Exercise aim:
How many lines of the data include the string "CONSEQUENTIAL"? State the number and nothing else.

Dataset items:
----
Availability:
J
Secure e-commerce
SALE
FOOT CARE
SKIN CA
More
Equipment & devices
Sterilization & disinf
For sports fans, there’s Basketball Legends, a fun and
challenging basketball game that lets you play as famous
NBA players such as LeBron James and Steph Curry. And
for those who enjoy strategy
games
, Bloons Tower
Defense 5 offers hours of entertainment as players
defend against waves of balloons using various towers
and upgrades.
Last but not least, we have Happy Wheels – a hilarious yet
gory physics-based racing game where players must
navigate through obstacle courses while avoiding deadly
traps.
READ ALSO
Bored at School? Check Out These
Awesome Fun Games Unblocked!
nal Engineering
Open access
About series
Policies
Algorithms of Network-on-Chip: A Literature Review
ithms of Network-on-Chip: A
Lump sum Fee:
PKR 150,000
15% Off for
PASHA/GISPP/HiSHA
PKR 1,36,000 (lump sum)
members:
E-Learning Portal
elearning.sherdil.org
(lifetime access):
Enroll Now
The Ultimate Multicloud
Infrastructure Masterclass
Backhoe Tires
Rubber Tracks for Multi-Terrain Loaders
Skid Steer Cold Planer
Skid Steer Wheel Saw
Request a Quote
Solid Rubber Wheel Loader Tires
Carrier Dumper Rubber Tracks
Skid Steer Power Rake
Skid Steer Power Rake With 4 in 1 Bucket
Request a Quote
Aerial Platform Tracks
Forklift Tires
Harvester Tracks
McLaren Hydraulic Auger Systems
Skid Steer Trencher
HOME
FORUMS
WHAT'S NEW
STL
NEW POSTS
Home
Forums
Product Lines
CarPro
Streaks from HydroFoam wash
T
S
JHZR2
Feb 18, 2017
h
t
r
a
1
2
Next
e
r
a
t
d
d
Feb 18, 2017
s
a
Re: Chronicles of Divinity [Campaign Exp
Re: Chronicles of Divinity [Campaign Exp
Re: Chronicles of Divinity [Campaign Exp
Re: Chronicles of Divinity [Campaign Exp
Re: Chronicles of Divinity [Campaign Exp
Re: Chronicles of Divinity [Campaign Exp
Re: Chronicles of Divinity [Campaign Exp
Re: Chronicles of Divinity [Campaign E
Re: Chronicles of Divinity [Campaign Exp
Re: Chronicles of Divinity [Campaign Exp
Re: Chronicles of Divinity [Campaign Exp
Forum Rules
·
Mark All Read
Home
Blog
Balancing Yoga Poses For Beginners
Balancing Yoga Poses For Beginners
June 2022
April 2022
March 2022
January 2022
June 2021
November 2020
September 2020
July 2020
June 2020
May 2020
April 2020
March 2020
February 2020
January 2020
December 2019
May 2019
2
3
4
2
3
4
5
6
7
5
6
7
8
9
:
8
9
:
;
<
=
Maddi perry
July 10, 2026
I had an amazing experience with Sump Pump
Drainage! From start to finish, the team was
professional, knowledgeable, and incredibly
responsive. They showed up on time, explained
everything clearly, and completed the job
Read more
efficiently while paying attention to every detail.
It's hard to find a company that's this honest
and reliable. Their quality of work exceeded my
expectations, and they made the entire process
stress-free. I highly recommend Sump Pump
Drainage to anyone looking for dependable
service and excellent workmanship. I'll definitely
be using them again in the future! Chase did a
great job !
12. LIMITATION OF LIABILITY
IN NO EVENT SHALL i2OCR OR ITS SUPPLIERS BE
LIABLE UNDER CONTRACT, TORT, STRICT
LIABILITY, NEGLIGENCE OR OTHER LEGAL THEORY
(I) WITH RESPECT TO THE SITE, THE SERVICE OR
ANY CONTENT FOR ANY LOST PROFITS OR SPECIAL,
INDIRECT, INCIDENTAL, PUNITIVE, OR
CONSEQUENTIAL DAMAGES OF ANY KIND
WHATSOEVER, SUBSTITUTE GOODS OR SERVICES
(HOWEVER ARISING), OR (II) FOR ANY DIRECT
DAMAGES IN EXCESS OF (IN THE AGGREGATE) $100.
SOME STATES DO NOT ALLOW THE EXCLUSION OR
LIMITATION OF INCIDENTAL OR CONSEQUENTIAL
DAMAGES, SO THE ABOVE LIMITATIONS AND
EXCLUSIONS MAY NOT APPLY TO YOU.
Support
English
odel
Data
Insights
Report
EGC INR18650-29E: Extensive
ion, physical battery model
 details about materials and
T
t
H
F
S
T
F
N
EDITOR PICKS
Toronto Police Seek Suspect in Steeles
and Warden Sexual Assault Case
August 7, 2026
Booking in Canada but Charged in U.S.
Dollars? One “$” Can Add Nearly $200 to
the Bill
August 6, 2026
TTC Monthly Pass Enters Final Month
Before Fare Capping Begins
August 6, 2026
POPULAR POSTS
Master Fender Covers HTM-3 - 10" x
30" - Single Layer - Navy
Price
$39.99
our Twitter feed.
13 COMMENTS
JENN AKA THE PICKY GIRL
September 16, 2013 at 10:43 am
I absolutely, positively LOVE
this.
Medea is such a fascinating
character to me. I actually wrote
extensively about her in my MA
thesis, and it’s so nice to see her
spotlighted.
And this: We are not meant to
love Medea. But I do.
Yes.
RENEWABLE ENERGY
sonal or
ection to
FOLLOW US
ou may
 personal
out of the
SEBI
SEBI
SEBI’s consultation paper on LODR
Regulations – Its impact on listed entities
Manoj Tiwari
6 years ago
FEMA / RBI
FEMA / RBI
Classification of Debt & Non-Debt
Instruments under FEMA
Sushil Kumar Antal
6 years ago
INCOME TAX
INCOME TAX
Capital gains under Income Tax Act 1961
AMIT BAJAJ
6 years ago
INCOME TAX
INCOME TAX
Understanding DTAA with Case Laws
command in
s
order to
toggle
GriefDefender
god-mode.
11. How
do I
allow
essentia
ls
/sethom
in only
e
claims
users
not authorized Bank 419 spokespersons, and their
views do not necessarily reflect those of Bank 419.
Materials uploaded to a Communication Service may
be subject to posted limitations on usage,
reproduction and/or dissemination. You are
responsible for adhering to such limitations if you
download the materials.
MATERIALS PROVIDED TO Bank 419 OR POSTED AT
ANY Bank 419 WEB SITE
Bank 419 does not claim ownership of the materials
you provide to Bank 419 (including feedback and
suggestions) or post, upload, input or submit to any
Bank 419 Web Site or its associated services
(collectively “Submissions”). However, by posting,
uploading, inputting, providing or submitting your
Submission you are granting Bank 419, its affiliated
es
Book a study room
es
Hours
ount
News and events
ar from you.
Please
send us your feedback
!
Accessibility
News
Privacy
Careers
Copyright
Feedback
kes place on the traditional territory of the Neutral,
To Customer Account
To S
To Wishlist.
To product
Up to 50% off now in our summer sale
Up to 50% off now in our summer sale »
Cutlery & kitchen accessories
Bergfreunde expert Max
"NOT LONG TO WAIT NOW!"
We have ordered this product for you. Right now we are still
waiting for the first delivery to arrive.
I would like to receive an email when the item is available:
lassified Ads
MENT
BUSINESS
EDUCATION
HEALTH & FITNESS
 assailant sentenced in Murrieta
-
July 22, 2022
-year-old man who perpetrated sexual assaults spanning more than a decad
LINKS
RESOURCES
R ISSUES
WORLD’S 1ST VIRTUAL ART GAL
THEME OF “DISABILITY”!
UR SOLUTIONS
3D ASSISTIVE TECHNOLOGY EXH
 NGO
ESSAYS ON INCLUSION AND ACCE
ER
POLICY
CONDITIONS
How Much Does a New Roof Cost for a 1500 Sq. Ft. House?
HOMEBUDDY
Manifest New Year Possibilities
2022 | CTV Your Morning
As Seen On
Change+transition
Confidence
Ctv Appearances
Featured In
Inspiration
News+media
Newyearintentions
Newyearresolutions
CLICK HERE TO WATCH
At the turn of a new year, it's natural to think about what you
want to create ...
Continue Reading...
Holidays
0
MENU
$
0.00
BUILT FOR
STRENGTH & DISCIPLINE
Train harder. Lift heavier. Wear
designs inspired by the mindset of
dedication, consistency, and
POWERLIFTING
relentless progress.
----
Answer space:
2